**What you are asked to do**.
Line for line, return the data exactly, omitting all pictures.

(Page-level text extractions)

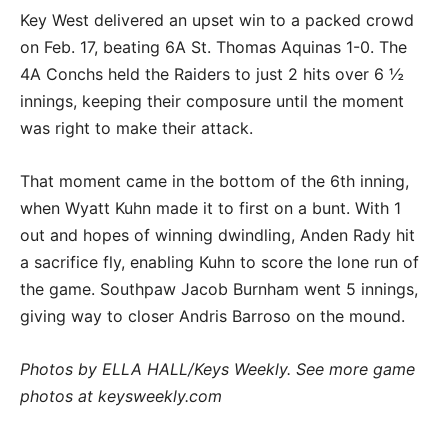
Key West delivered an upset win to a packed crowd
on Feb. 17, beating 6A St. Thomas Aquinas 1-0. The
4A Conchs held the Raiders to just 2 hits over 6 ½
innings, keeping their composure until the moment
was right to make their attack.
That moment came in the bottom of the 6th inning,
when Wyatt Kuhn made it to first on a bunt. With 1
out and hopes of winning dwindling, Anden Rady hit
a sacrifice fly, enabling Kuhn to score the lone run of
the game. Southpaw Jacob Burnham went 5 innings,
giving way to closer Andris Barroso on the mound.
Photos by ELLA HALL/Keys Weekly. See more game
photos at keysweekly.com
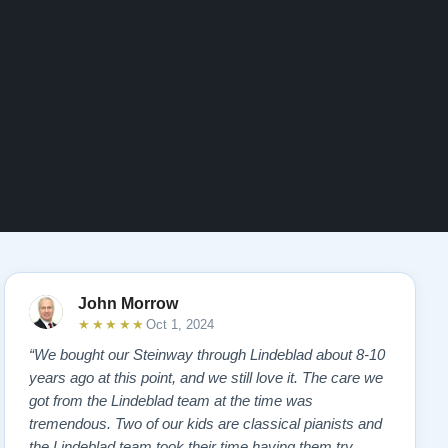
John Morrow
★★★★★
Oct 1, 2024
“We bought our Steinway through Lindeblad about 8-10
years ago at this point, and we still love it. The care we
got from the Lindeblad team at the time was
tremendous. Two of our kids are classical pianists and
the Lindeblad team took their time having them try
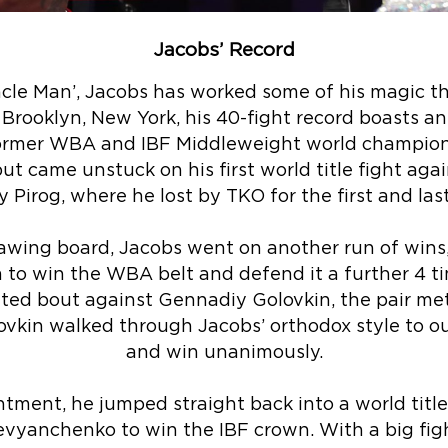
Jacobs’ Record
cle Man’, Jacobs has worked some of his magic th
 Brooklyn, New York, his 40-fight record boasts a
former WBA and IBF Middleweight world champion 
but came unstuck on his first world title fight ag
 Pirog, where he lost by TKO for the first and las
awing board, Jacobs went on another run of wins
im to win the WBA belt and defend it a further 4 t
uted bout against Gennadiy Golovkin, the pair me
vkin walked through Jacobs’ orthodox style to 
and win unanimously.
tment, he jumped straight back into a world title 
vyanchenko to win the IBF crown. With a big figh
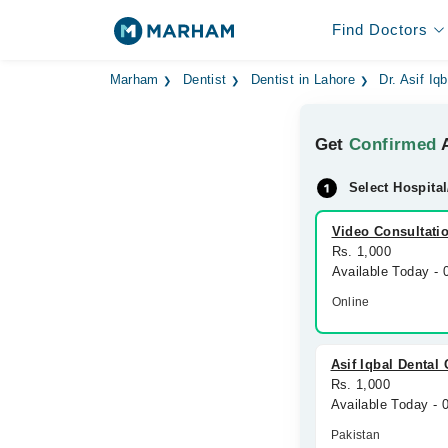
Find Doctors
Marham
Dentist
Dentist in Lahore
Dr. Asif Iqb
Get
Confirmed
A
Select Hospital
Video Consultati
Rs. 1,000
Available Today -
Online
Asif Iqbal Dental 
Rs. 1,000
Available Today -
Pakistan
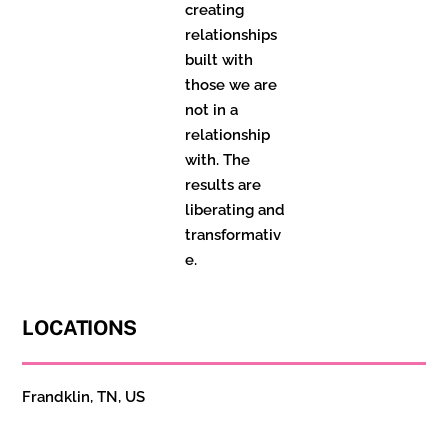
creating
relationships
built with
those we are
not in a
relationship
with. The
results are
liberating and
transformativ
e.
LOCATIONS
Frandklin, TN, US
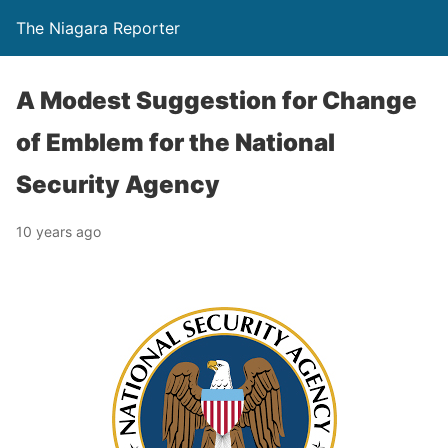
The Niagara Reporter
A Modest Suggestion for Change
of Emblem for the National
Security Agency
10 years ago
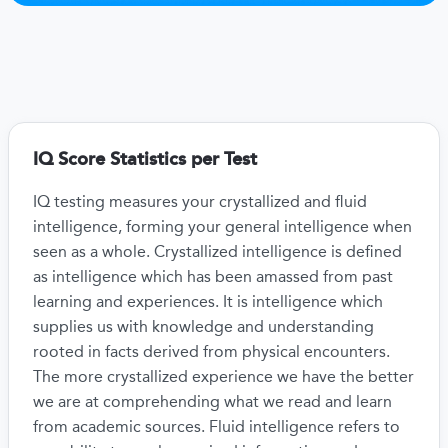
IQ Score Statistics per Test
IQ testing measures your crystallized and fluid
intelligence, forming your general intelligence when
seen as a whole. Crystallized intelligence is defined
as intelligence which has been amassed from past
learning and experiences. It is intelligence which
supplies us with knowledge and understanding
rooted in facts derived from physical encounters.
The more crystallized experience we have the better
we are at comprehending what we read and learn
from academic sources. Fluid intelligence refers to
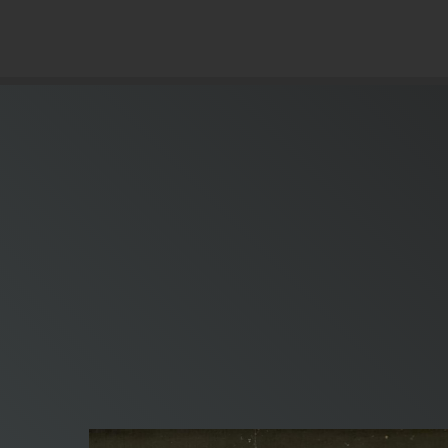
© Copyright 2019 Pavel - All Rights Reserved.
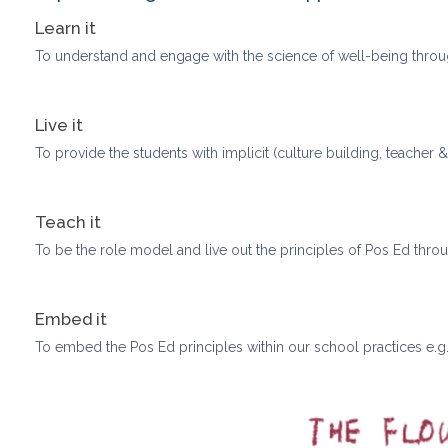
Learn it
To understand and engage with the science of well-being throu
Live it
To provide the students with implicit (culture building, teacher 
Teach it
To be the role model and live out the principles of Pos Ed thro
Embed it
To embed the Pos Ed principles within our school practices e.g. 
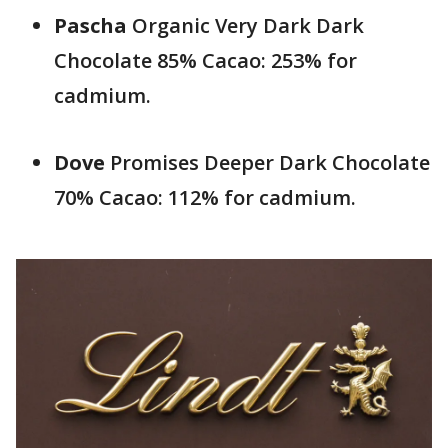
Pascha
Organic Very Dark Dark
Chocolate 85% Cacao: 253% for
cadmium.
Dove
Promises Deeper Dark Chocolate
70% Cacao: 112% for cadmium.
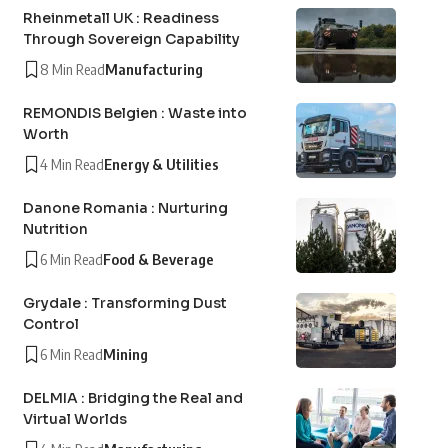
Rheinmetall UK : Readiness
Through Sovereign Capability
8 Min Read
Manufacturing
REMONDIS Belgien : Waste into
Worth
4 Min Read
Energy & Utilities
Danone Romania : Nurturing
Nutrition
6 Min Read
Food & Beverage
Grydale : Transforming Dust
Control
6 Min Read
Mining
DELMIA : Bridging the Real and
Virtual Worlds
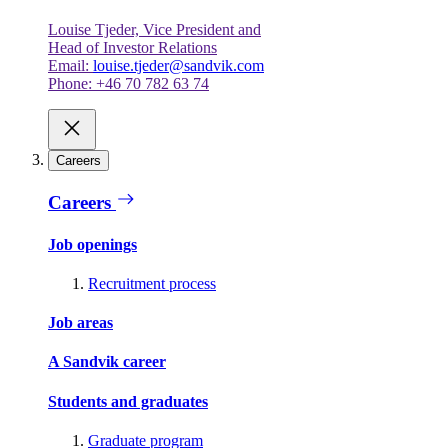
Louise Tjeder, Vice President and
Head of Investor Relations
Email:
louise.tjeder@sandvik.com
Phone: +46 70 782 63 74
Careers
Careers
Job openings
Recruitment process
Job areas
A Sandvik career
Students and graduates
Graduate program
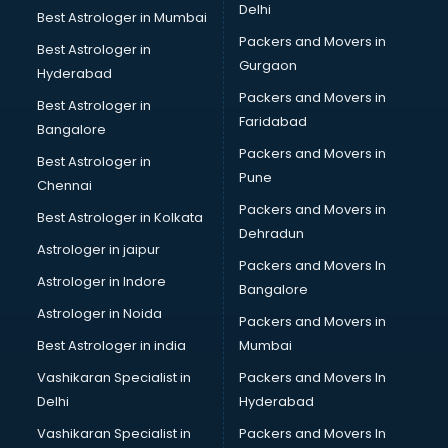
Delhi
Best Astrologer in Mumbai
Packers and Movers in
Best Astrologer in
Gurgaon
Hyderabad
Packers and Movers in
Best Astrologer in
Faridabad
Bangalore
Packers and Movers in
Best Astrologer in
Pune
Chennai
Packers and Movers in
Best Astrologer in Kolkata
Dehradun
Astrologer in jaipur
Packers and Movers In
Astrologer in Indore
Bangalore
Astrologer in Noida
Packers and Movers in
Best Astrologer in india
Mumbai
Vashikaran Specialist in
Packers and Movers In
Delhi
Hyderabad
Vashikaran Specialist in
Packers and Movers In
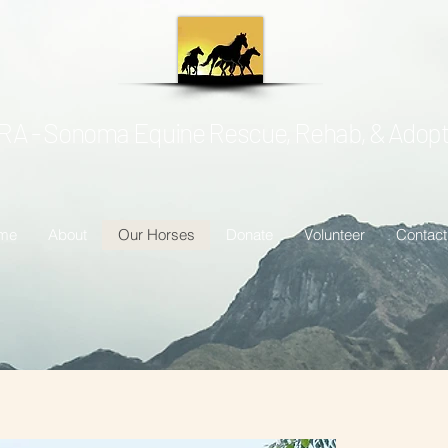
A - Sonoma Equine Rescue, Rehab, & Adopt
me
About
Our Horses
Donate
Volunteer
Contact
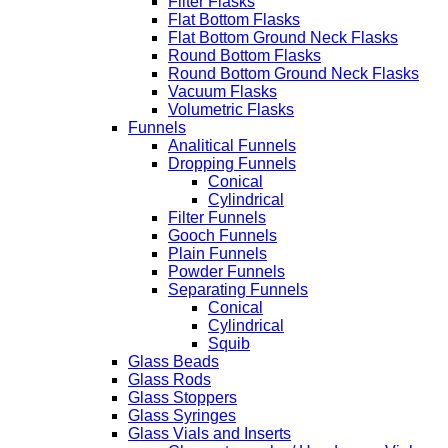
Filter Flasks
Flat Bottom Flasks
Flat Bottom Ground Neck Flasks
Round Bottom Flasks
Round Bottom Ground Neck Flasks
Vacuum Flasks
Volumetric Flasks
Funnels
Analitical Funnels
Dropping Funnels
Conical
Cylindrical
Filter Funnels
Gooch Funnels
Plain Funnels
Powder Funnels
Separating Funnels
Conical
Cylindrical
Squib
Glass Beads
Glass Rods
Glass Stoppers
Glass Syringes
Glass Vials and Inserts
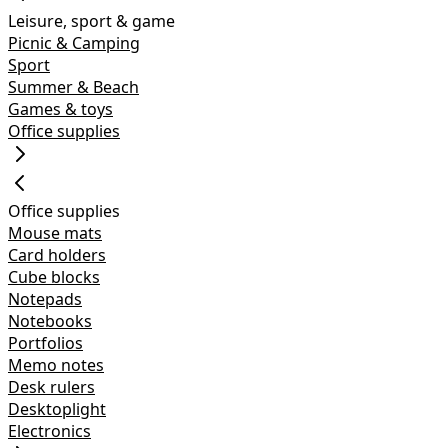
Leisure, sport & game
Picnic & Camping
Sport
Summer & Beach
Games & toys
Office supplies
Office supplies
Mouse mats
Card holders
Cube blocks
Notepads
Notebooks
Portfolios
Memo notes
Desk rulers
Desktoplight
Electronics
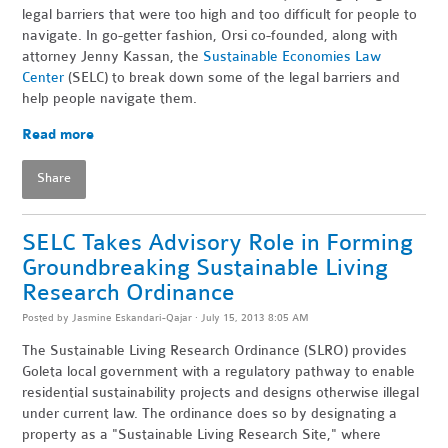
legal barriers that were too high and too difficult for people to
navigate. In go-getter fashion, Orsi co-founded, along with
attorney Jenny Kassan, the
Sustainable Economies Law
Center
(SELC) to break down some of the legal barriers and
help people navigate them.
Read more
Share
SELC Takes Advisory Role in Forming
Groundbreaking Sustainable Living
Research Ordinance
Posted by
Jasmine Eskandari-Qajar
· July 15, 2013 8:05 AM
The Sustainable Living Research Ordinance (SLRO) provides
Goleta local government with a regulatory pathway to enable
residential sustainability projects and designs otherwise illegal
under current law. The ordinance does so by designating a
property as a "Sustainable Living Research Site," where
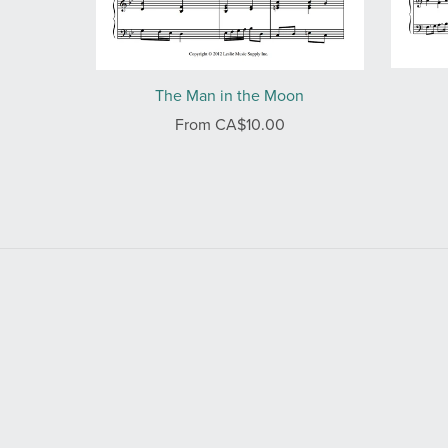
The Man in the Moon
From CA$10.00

**Exercise solution**.
Key West delivered an upset win to a packed crowd
on Feb. 17, beating 6A St. Thomas Aquinas 1-0. The
4A Conchs held the Raiders to just 2 hits over 6 ½
innings, keeping their composure until the moment
was right to make their attack.
That moment came in the bottom of the 6th inning,
when Wyatt Kuhn made it to first on a bunt. With 1
out and hopes of winning dwindling, Anden Rady hit
a sacrifice fly, enabling Kuhn to score the lone run of
the game. Southpaw Jacob Burnham went 5 innings,
giving way to closer Andris Barroso on the mound.
Photos by ELLA HALL/Keys Weekly. See more game
photos at keysweekly.com
John Morrow
★★★★★
Oct 1, 2024
“We bought our Steinway through Lindeblad about 8-10
years ago at this point, and we still love it. The care we
got from the Lindeblad team at the time was
tremendous. Two of our kids are classical pianists and
the Lindeblad team took their time having them try
Jacobs’ Record
cle Man’, Jacobs has worked some of his magic th
 Brooklyn, New York, his 40-fight record boasts a
former WBA and IBF Middleweight world champion 
but came unstuck on his first world title fight ag
 Pirog, where he lost by TKO for the first and las
awing board, Jacobs went on another run of wins
im to win the WBA belt and defend it a further 4 t
uted bout against Gennadiy Golovkin, the pair me
vkin walked through Jacobs’ orthodox style to 
and win unanimously.
tment, he jumped straight back into a world title 
vyanchenko to win the IBF crown. With a big figh
Find Doctors
Marham
Dentist
Dentist in Lahore
Dr. Asif Iqb
Get
Confirmed
A
Select Hospital
Video Consultati
Rs. 1,000
Available Today -
Online
Asif Iqbal Dental 
Rs. 1,000
Available Today -
Pakistan
creating
relationships
built with
those we are
not in a
relationship
with. The
results are
liberating and
transformativ
e.
LOCATIONS
Frandklin, TN, US
The Niagara Reporter
A Modest Suggestion for Change
of Emblem for the National
Security Agency
10 years ago
IQ Score Statistics per Test
IQ testing measures your crystallized and fluid
intelligence, forming your general intelligence when
seen as a whole. Crystallized intelligence is defined
as intelligence which has been amassed from past
learning and experiences. It is intelligence which
supplies us with knowledge and understanding
rooted in facts derived from physical encounters.
The more crystallized experience we have the better
we are at comprehending what we read and learn
from academic sources. Fluid intelligence refers to
© Copyright 2019 Pavel - All Rights Reserved.
Learn it
To understand and engage with the science of well-being throu
Live it
To provide the students with implicit (culture building, teacher 
Teach it
To be the role model and live out the principles of Pos Ed thro
Embed it
To embed the Pos Ed principles within our school practices e.g. 
Pascha
Organic Very Dark Dark
Chocolate 85% Cacao: 253% for
cadmium.
Dove
Promises Deeper Dark Chocolate
70% Cacao: 112% for cadmium.
Rheinmetall UK : Readiness
Through Sovereign Capability
8 Min Read
Manufacturing
REMONDIS Belgien : Waste into
Worth
4 Min Read
Energy & Utilities
Danone Romania : Nurturing
Nutrition
6 Min Read
Food & Beverage
Grydale : Transforming Dust
Control
6 Min Read
Mining
DELMIA : Bridging the Real and
Virtual Worlds
Louise Tjeder, Vice President and
Head of Investor Relations
Email:
louise.tjeder@sandvik.com
Phone: +46 70 782 63 74
Careers
Careers
Job openings
Recruitment process
Job areas
A Sandvik career
Students and graduates
Graduate program
Delhi
Best Astrologer in Mumbai
Packers and Movers in
Best Astrologer in
Gurgaon
Hyderabad
Packers and Movers in
Best Astrologer in
Faridabad
Bangalore
Packers and Movers in
Best Astrologer in
Pune
Chennai
Packers and Movers in
Best Astrologer in Kolkata
Dehradun
Astrologer in jaipur
Packers and Movers In
Astrologer in Indore
Bangalore
Astrologer in Noida
Packers and Movers in
Best Astrologer in india
Mumbai
Vashikaran Specialist in
Packers and Movers In
Delhi
Hyderabad
Vashikaran Specialist in
Packers and Movers In
A - Sonoma Equine Rescue, Rehab, & Adopt
me
About
Our Horses
Donate
Volunteer
Contact
Filter Flasks
Flat Bottom Flasks
Flat Bottom Ground Neck Flasks
Round Bottom Flasks
Round Bottom Ground Neck Flasks
Vacuum Flasks
Volumetric Flasks
Funnels
Analitical Funnels
Dropping Funnels
Conical
Cylindrical
Filter Funnels
Gooch Funnels
Plain Funnels
Powder Funnels
Separating Funnels
Conical
Cylindrical
Squib
Glass Beads
Glass Rods
Glass Stoppers
Glass Syringes
Glass Vials and Inserts
Leisure, sport & game
Picnic & Camping
Sport
Summer & Beach
Games & toys
Office supplies
Office supplies
Mouse mats
Card holders
Cube blocks
Notepads
Notebooks
Portfolios
Memo notes
Desk rulers
Desktoplight
Electronics
legal barriers that were too high and too difficult for people to
navigate. In go-getter fashion, Orsi co-founded, along with
attorney Jenny Kassan, the
Sustainable Economies Law
Center
(SELC) to break down some of the legal barriers and
help people navigate them.
Read more
Share
SELC Takes Advisory Role in Forming
Groundbreaking Sustainable Living
Research Ordinance
Posted by
Jasmine Eskandari-Qajar
· July 15, 2013 8:05 AM
The Sustainable Living Research Ordinance (SLRO) provides
Goleta local government with a regulatory pathway to enable
residential sustainability projects and designs otherwise illegal
under current law. The ordinance does so by designating a
property as a "Sustainable Living Research Site," where
The Man in the Moon
From CA$10.00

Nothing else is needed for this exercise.